TASK TO CARRY OUT:
In the copy of these records, include no pictures and change nothing else.

┄┄┄┄┄┄┄┄┄┄

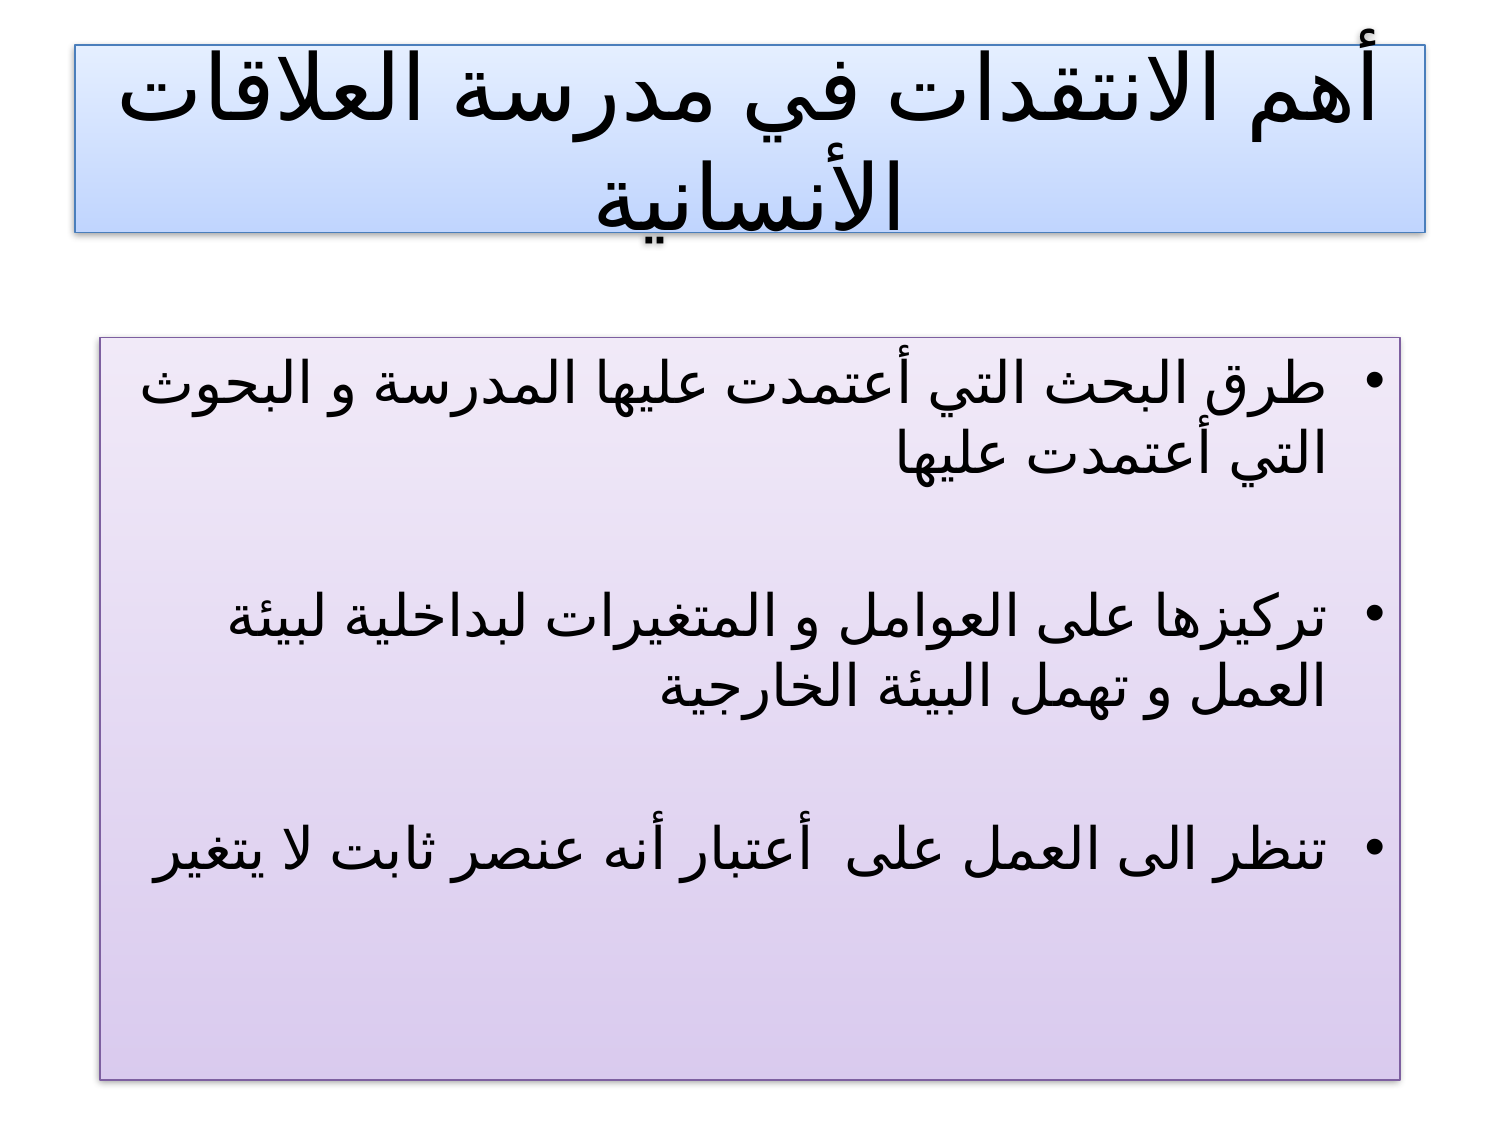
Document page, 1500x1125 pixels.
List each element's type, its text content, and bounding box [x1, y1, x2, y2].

title أهم الانتقدات في مدرسة العلاقات الأنسانية [74, 44, 1426, 233]
list طرق البحث التي أعتمدت عليها المدرسة و البحوث التي أعتمدت عليها تركيزها على العوامل و المتغيرات لبداخلية لبيئة العمل و تهمل البيئة الخارجية تنظر الى العمل على أعتبار أنه عنصر ثابت لا يتغير [99, 337, 1401, 1081]
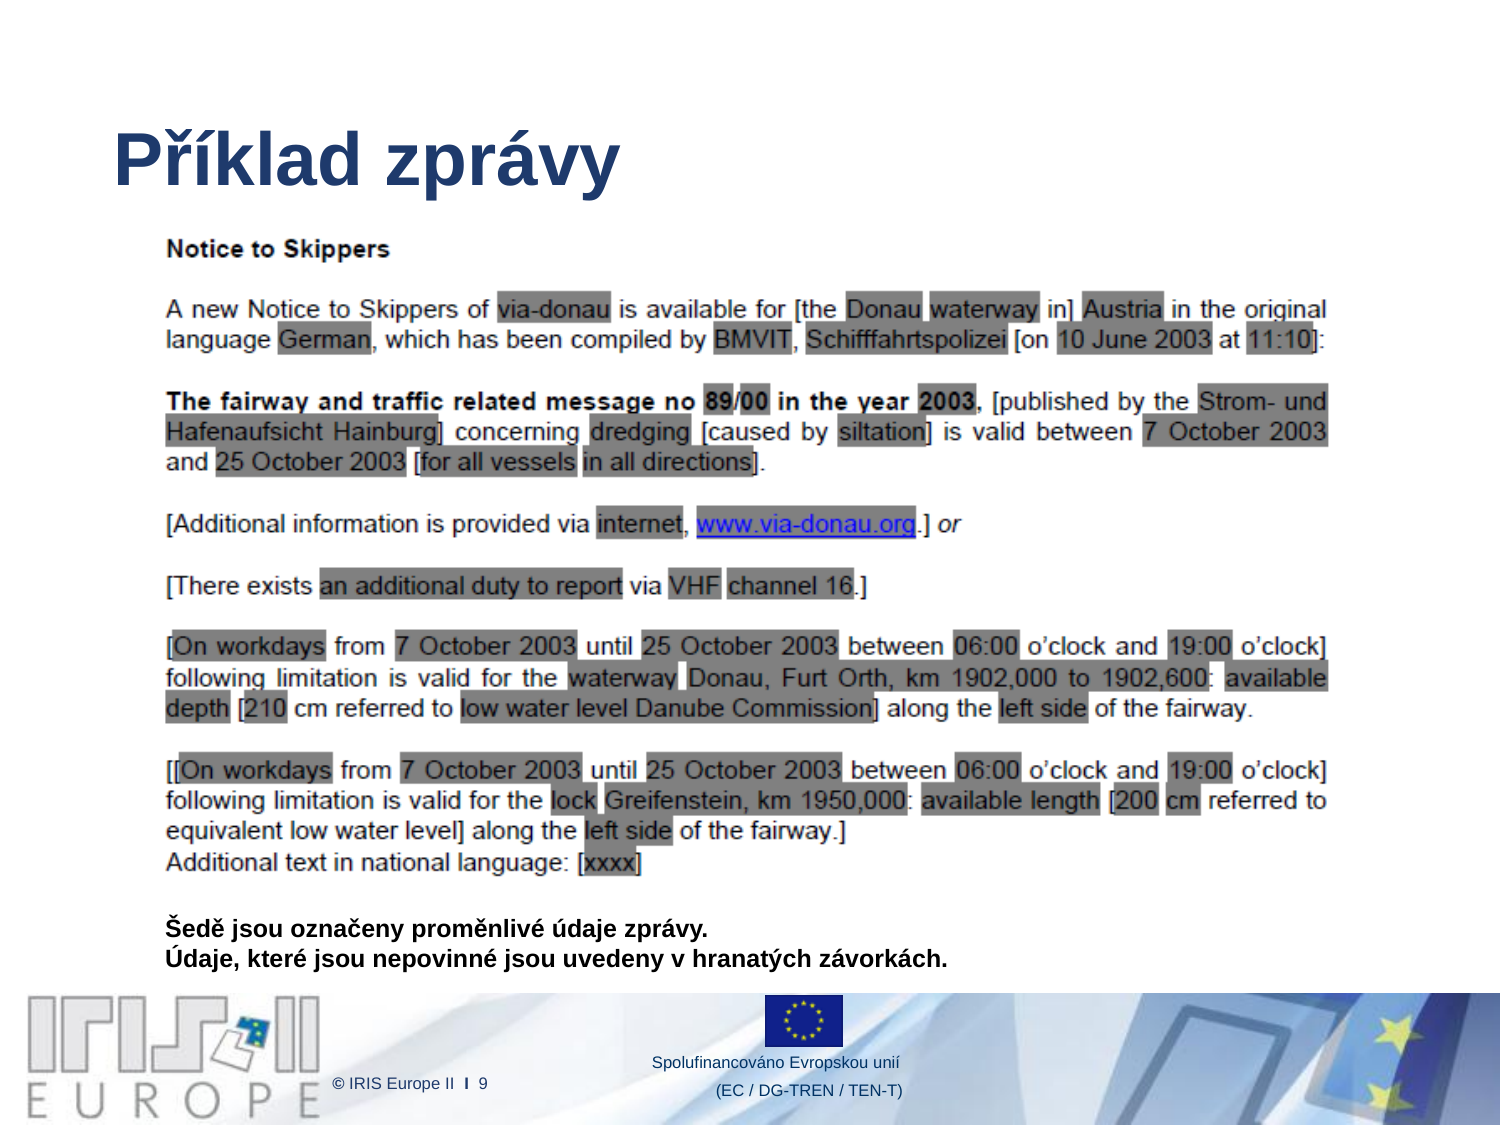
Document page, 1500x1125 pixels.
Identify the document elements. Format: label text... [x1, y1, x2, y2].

picture [0, 993, 1500, 1125]
title Příklad zprávy [98, 101, 1398, 209]
text_box Šedě jsou označeny proměnlivé údaje zprávy. Údaje, které jsou nepovinné jsou uvedeny v hranatých závorkách. [150, 904, 965, 980]
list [159, 231, 1331, 882]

┄┄┄┄┄┄┄┄┄┄

OUTPUT:
Document page, 1500x1125 pixels.
List each element's type, its text content, and bounding box [x1, y1, x2, y2].

title أهم الانتقدات في مدرسة العلاقات الأنسانية [74, 44, 1426, 233]
list طرق البحث التي أعتمدت عليها المدرسة و البحوث التي أعتمدت عليها تركيزها على العوامل و المتغيرات لبداخلية لبيئة العمل و تهمل البيئة الخارجية تنظر الى العمل على أعتبار أنه عنصر ثابت لا يتغير [99, 337, 1401, 1081]
Document page, 1500x1125 pixels.
Identify the document elements. Format: label text... [x1, y1, x2, y2].

picture [0, 993, 1500, 1125]
title Příklad zprávy [98, 101, 1398, 209]
text_box Šedě jsou označeny proměnlivé údaje zprávy. Údaje, které jsou nepovinné jsou uvedeny v hranatých závorkách. [150, 904, 965, 980]
list [159, 231, 1331, 882]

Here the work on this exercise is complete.